======== Data

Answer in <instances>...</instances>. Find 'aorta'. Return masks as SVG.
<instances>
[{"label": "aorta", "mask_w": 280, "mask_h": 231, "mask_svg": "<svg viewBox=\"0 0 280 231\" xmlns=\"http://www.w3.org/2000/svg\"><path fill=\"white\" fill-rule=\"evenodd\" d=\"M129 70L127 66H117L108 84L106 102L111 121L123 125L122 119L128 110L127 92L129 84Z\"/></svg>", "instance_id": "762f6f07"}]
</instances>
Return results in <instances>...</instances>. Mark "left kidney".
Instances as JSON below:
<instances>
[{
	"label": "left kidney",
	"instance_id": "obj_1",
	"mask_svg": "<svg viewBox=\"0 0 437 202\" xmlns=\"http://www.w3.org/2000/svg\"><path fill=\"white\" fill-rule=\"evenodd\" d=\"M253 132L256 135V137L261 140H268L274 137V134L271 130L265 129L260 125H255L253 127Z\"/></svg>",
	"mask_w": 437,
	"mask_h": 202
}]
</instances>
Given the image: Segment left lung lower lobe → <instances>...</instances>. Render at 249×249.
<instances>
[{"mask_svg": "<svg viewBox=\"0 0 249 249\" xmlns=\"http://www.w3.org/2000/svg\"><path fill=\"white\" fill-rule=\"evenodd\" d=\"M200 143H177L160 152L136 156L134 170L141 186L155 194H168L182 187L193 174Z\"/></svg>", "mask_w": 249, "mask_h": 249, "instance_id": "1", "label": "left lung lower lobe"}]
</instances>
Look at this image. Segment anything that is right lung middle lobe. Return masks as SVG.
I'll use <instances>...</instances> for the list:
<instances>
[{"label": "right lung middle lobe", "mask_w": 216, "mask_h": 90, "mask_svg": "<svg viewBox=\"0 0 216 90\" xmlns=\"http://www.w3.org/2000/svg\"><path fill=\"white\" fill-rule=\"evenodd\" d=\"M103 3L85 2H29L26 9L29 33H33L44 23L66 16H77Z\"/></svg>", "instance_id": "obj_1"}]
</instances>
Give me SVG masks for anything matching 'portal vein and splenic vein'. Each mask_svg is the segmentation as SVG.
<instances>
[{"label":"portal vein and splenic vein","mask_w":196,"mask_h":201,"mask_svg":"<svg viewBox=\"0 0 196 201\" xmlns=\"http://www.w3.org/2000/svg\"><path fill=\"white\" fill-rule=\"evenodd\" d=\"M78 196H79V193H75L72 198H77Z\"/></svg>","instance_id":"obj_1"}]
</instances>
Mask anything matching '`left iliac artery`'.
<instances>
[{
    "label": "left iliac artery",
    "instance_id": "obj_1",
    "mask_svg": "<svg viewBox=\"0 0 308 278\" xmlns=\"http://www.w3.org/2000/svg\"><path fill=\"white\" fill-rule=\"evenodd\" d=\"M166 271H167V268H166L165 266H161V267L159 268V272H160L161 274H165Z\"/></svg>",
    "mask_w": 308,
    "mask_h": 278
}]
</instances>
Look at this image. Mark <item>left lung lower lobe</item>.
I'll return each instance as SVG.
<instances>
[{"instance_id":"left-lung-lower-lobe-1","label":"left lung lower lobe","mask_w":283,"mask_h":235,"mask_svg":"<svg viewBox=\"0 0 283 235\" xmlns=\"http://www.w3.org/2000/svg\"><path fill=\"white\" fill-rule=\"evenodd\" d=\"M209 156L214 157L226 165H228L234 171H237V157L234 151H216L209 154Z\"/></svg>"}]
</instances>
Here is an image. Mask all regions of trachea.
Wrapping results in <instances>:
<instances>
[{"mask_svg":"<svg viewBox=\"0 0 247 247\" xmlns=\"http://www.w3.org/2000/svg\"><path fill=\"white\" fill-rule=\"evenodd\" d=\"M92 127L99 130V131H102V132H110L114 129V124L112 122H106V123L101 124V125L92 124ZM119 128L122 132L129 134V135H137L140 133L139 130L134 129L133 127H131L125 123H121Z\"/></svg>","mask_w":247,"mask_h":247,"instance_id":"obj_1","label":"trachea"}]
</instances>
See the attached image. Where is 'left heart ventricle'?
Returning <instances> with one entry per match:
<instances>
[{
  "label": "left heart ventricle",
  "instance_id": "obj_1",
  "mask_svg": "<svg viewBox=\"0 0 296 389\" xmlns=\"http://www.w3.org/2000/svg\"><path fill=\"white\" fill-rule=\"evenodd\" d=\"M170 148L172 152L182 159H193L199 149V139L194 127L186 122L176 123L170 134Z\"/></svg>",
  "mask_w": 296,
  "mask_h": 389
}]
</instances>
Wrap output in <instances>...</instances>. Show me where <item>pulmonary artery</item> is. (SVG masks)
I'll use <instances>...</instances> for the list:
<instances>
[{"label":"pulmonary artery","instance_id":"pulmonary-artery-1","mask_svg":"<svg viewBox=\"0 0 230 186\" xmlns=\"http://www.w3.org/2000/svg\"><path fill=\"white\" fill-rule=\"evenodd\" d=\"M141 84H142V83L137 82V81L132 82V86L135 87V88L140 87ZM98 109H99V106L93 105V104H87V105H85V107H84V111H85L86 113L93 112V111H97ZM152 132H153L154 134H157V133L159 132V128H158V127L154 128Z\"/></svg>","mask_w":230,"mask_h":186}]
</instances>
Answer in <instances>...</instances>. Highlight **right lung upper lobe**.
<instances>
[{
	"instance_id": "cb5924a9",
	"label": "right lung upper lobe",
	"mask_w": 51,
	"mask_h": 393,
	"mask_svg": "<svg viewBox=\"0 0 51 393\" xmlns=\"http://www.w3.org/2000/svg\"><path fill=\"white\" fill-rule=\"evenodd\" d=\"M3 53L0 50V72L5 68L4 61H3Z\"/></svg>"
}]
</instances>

================

→ Given request
Recast every line of the rows above as a JSON list of strings, one string per line, and leave out any blank lines.

→ Full output
[
  "Answer in <instances>...</instances>. Find 'aorta'. Return masks as SVG.",
  "<instances>",
  "[{\"label\": \"aorta\", \"mask_w\": 280, \"mask_h\": 231, \"mask_svg\": \"<svg viewBox=\\\"0 0 280 231\\\" xmlns=\\\"http://www.w3.org/2000/svg\\\"><path fill=\\\"white\\\" fill-rule=\\\"evenodd\\\" d=\\\"M129 70L127 66H117L108 84L106 102L111 121L123 125L122 119L128 110L127 92L129 84Z\\\"/></svg>\", \"instance_id\": \"762f6f07\"}]",
  "</instances>",
  "Return results in <instances>...</instances>. Mark \"left kidney\".",
  "Instances as JSON below:",
  "<instances>",
  "[{",
  "\t\"label\": \"left kidney\",",
  "\t\"instance_id\": \"obj_1\",",
  "\t\"mask_svg\": \"<svg viewBox=\\\"0 0 437 202\\\" xmlns=\\\"http://www.w3.org/2000/svg\\\"><path fill=\\\"white\\\" fill-rule=\\\"evenodd\\\" d=\\\"M253 132L256 135V137L261 140H268L274 137V134L271 130L265 129L260 125H255L253 127Z\\\"/></svg>\",",
  "\t\"mask_w\": 437,",
  "\t\"mask_h\": 202",
  "}]",
  "</instances>",
  "Given the image: Segment left lung lower lobe → <instances>...</instances>. Render at 249×249.",
  "<instances>",
  "[{\"mask_svg\": \"<svg viewBox=\\\"0 0 249 249\\\" xmlns=\\\"http://www.w3.org/2000/svg\\\"><path fill=\\\"white\\\" fill-rule=\\\"evenodd\\\" d=\\\"M200 143H177L160 152L136 156L134 170L141 186L155 194H168L182 187L193 174Z\\\"/></svg>\", \"mask_w\": 249, \"mask_h\": 249, \"instance_id\": \"1\", \"label\": \"left lung lower lobe\"}]",
  "</instances>",
  "Look at this image. Segment anything that is right lung middle lobe. Return masks as SVG.",
  "I'll use <instances>...</instances> for the list:",
  "<instances>",
  "[{\"label\": \"right lung middle lobe\", \"mask_w\": 216, \"mask_h\": 90, \"mask_svg\": \"<svg viewBox=\\\"0 0 216 90\\\" xmlns=\\\"http://www.w3.org/2000/svg\\\"><path fill=\\\"white\\\" fill-rule=\\\"evenodd\\\" d=\\\"M103 3L85 2H29L26 9L29 33H33L44 23L66 16H77Z\\\"/></svg>\", \"instance_id\": \"obj_1\"}]",
  "</instances>",
  "Give me SVG masks for anything matching 'portal vein and splenic vein'. Each mask_svg is the segmentation as SVG.",
  "<instances>",
  "[{\"label\":\"portal vein and splenic vein\",\"mask_w\":196,\"mask_h\":201,\"mask_svg\":\"<svg viewBox=\\\"0 0 196 201\\\" xmlns=\\\"http://www.w3.org/2000/svg\\\"><path fill=\\\"white\\\" fill-rule=\\\"evenodd\\\" d=\\\"M78 196H79V193H75L72 198H77Z\\\"/></svg>\",\"instance_id\":\"obj_1\"}]",
  "</instances>",
  "Mask anything matching '`left iliac artery`'.",
  "<instances>",
  "[{",
  "    \"label\": \"left iliac artery\",",
  "    \"instance_id\": \"obj_1\",",
  "    \"mask_svg\": \"<svg viewBox=\\\"0 0 308 278\\\" xmlns=\\\"http://www.w3.org/2000/svg\\\"><path fill=\\\"white\\\" fill-rule=\\\"evenodd\\\" d=\\\"M166 271H167V268H166L165 266H161V267L159 268V272H160L161 274H165Z\\\"/></svg>\",",
  "    \"mask_w\": 308,",
  "    \"mask_h\": 278",
  "}]",
  "</instances>",
  "Look at this image. Mark <item>left lung lower lobe</item>.",
  "I'll return each instance as SVG.",
  "<instances>",
  "[{\"instance_id\":\"left-lung-lower-lobe-1\",\"label\":\"left lung lower lobe\",\"mask_w\":283,\"mask_h\":235,\"mask_svg\":\"<svg viewBox=\\\"0 0 283 235\\\" xmlns=\\\"http://www.w3.org/2000/svg\\\"><path fill=\\\"white\\\" fill-rule=\\\"evenodd\\\" d=\\\"M209 156L214 157L226 165H228L234 171H237V157L234 151H216L209 154Z\\\"/></svg>\"}]",
  "</instances>",
  "Here is an image. Mask all regions of trachea.",
  "Wrapping results in <instances>:",
  "<instances>",
  "[{\"mask_svg\":\"<svg viewBox=\\\"0 0 247 247\\\" xmlns=\\\"http://www.w3.org/2000/svg\\\"><path fill=\\\"white\\\" fill-rule=\\\"evenodd\\\" d=\\\"M92 127L99 130V131H102V132H110L114 129V124L112 122H106V123L101 124V125L92 124ZM119 128L122 132L129 134V135H137L140 133L139 130L134 129L133 127H131L125 123H121Z\\\"/></svg>\",\"mask_w\":247,\"mask_h\":247,\"instance_id\":\"obj_1\",\"label\":\"trachea\"}]",
  "</instances>",
  "See the attached image. Where is 'left heart ventricle'?",
  "Returning <instances> with one entry per match:",
  "<instances>",
  "[{",
  "  \"label\": \"left heart ventricle\",",
  "  \"instance_id\": \"obj_1\",",
  "  \"mask_svg\": \"<svg viewBox=\\\"0 0 296 389\\\" xmlns=\\\"http://www.w3.org/2000/svg\\\"><path fill=\\\"white\\\" fill-rule=\\\"evenodd\\\" d=\\\"M170 148L172 152L182 159H193L199 149V139L194 127L186 122L176 123L170 134Z\\\"/></svg>\",",
  "  \"mask_w\": 296,",
  "  \"mask_h\": 389",
  "}]",
  "</instances>",
  "Wrap output in <instances>...</instances>. Show me where <item>pulmonary artery</item> is. (SVG masks)",
  "I'll use <instances>...</instances> for the list:",
  "<instances>",
  "[{\"label\":\"pulmonary artery\",\"instance_id\":\"pulmonary-artery-1\",\"mask_svg\":\"<svg viewBox=\\\"0 0 230 186\\\" xmlns=\\\"http://www.w3.org/2000/svg\\\"><path fill=\\\"white\\\" fill-rule=\\\"evenodd\\\" d=\\\"M141 84H142V83L137 82V81L132 82V86L135 87V88L140 87ZM98 109H99V106L93 105V104H87V105H85V107H84V111H85L86 113L93 112V111H97ZM152 132H153L154 134H157V133L159 132V128H158V127L154 128Z\\\"/></svg>\",\"mask_w\":230,\"mask_h\":186}]",
  "</instances>",
  "Answer in <instances>...</instances>. Highlight **right lung upper lobe**.",
  "<instances>",
  "[{",
  "\t\"instance_id\": \"cb5924a9\",",
  "\t\"label\": \"right lung upper lobe\",",
  "\t\"mask_w\": 51,",
  "\t\"mask_h\": 393,",
  "\t\"mask_svg\": \"<svg viewBox=\\\"0 0 51 393\\\" xmlns=\\\"http://www.w3.org/2000/svg\\\"><path fill=\\\"white\\\" fill-rule=\\\"evenodd\\\" d=\\\"M3 53L0 50V72L5 68L4 61H3Z\\\"/></svg>\"",
  "}]",
  "</instances>"
]